Do parents know? Parents know when it affects them specifically. Last year I'd speak to lots of parents in my tutor group who had concerns about the amount of supply. By the end of the year, parents were aware of how many teachers were leaving and did seem to have significant concerns. But a lot of parents didn't have a viable alternative, and so they want to believe the head when they say it's a temporary rough patch and things will get better.

But equally some kids are lucky and they happened to not have as many supply teachers, or their teachers weren't leaving etc. And their parents would be shocked when I'd say things like "oh there's no available maths intervention" or "we aren't running DofE this year due to staffing issues". So I assume some don't know.

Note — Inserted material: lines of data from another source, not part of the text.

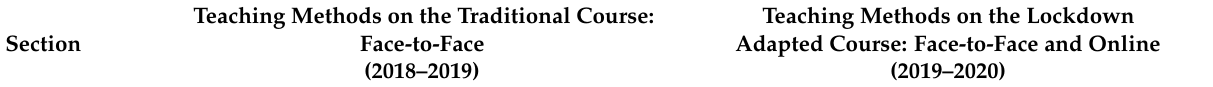
Table 1. Theoretical and practical teaching methods in cytology and histology: A description and comparison of teaching methods used prior to (traditional course) and during COVID-19 lockdown (lockdown-adapted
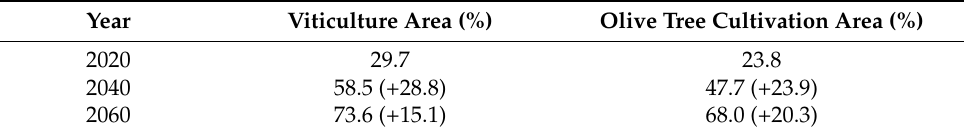
Table 5. The temporal variation of the percentage (%) of the research area, which is suitable for cultivation according to GDD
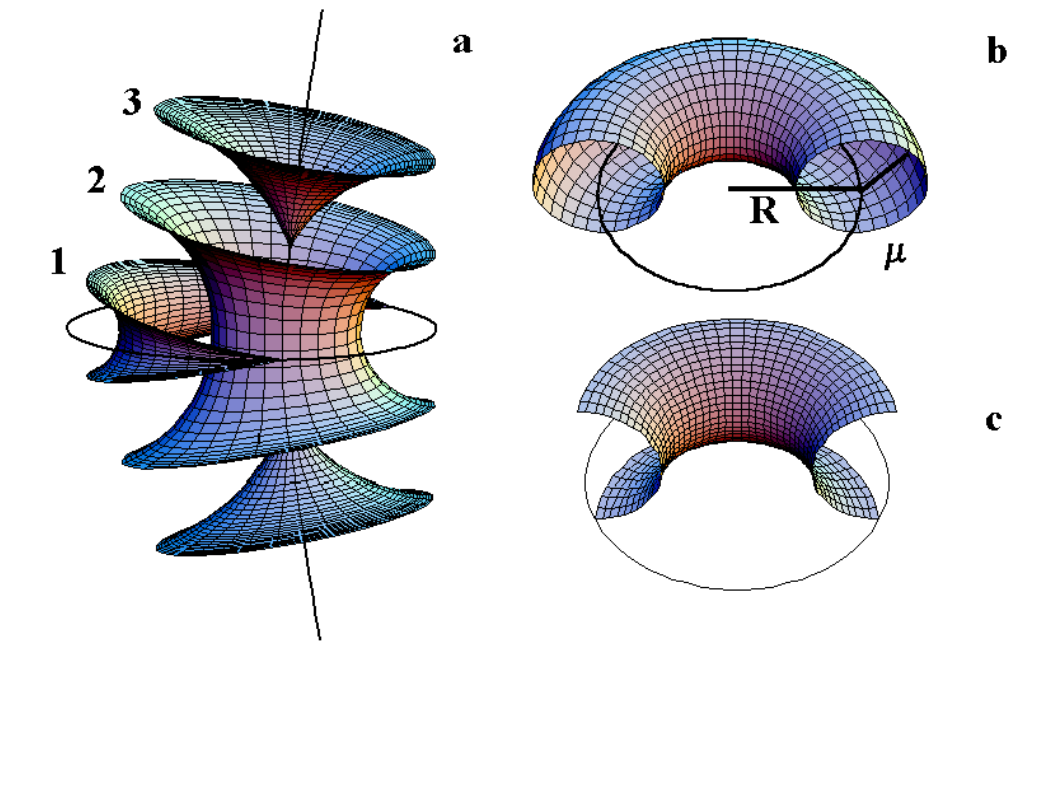
Figure 4. (a): three kind of layers for FCD of the first species; (b): representation of a torus: R being the radius of the directing circle and µ the radius of the generating circle; (c): representation of a TFCD (Toric Focal Conic Domain) with some negative Gaussian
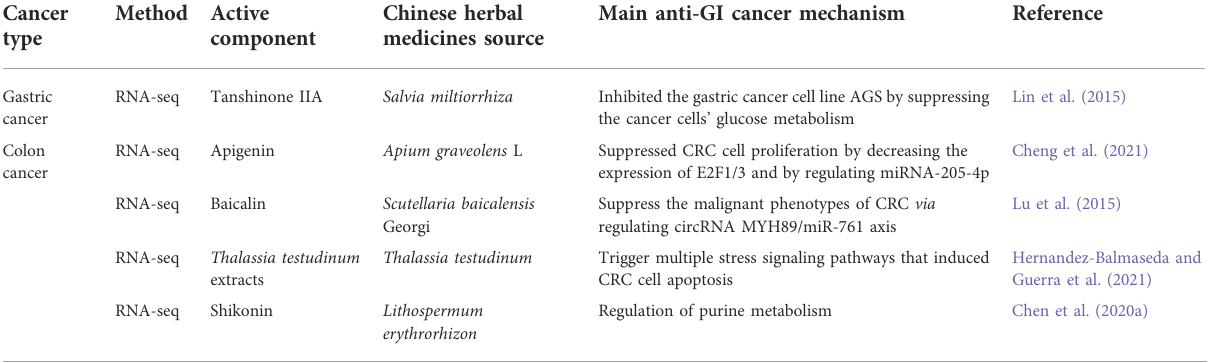
TABLE 4 Applications of transcriptomics approaches to study Chinese herbal medicines in GI.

Is it covid as everyone seems to think? I don't think it's solely covid- I think covid hasn't helped, and last year on top of everything pushed a lot of people to breaking point. But I think the CoL crises, the pressures on school budgets, and the teacher shortage which has really been brewing/happening for a long time have all come to a head. I don't think things are really going to get better without major changes that have nothing to do with covid.

How bad is it when hardly anyone knows me but pretty much everyone I spoke to offered me a permanent job? Well, it depends- my friend has just left a school (left teaching, actually) where he was the last teacher who could teach A-level Physics. I think they'd bite your hand off if you could teach physics at any level!

Equally, as I said, previous school had real issues recruiting. Couldn't get maternity cover in certain subjects for love nor money- we had non specialists covering effectively for a full school year. We had maths teachers leave at Christmas who couldn't be replaced. We had a few teachers leave at Easter, who couldn't be replaced, either- and when I say not replaced, I mean their posts haven't been filled by permanent staff still (according to friends who are still at the school).

There are lots of jobs currently being advertised in my county- including primary, for January or "as soon as possible" starts. This isn't usual.